The rule requires that most new natural gas and coal-fired power plants built in the in future can emit no more than 1,100 pounds of carbon dioxide per megawatt hour of electricity generated, the same as California's standard. Coal plants typically emit about 1,800 pounds now.

However, since the proposal deals with only new power plants, it will have a limited effect on global emissions of heat-trapping pollution. A separate standard for the existing fleet of power plants, the largest source of carbon pollution, is due next summer from the Obama administration.

Despite some tweaks, the rule packs the same punch as one announced last year, which was widely criticized by industry and by Republicans as effectively banning any new coal-fired power plants.

That's because to meet the standard, new coal-fired power plants would need to install expensive technology to capture carbon dioxide and bury it underground. No coal-fired power plant has done that yet, in large part because of the cost.

Coal, which is already struggling to compete with cheap natural gas, accounts for 40 percent of U.S. electricity, a share that was already shrinking. And natural gas would need no additional pollution controls to comply.

"It is clear that the EPA is continuing to move forward with a strategy that will write off our huge, secure, affordable coal resources by essentially outlawing the construction of new coal plants," said Bruce Josten, the vice president for government affairs at the U.S. Chamber of Commerce.

Burning coal to generate electricity emits more smog-causing pollutants such as soot, more airborne mercury and more greenhouse gases than burning natural gas to generate electricity. Because of tougher environmental rules, and lower natural gas prices from a major national increase in fracking -- the practice of oil companies pumping water and chemicals underground to crack rock formations and release natural gas and oil -- utilities have increasingly been abandoning coal in favor of natural gas.

California has no large coal-fired power plants, a result of regulations passed decades ago to reduce smog. Some areas of Southern California, particularly through older contracts signed by the Los Angeles Department of Water and Power, continue to import electricity from coal-fired power plants in other states, including Arizona.

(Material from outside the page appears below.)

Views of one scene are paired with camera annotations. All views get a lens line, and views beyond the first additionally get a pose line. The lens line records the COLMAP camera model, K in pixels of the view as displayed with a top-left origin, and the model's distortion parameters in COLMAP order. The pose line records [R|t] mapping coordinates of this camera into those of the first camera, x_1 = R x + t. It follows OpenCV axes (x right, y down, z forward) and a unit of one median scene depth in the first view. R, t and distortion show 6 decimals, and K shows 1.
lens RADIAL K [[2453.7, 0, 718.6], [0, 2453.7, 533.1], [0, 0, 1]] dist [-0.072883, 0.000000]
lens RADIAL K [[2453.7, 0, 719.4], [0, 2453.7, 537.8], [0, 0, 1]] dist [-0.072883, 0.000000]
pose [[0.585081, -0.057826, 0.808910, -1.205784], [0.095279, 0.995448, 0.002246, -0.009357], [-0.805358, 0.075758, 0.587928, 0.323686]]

But those cannot be easily renewed under California's recent greenhouse gas rules.

"The 2006 law was designed to stop the import of new coal-fired energy into California," said Stanley Young, a spokesman for the California Air Resources Board. "That's happened. It's against the law to sign long-term contracts."

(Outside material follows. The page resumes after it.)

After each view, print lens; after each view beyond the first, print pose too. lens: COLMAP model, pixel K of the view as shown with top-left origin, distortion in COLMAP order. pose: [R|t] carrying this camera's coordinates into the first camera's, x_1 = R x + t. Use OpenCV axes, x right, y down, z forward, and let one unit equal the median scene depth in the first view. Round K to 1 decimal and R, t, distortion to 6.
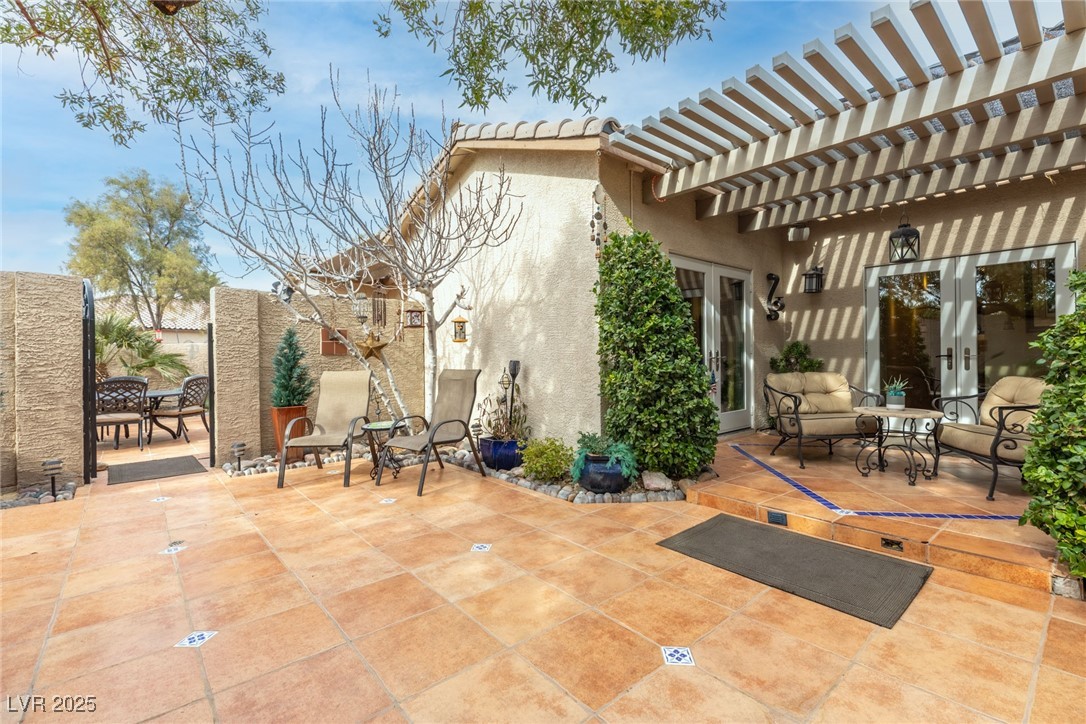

California in recent years also has required all utilities to produce 33 percent of their electricity from renewable sources by 2020, has set strict new emissions rules to encourage more electric and hybrid cars, and has set up a mandatory "cap and trade" system in which factories, power plants and other large companies that emit greenhouse gases must buy and sell permits to pollute, with the goal of offering incentives for reducing pollution.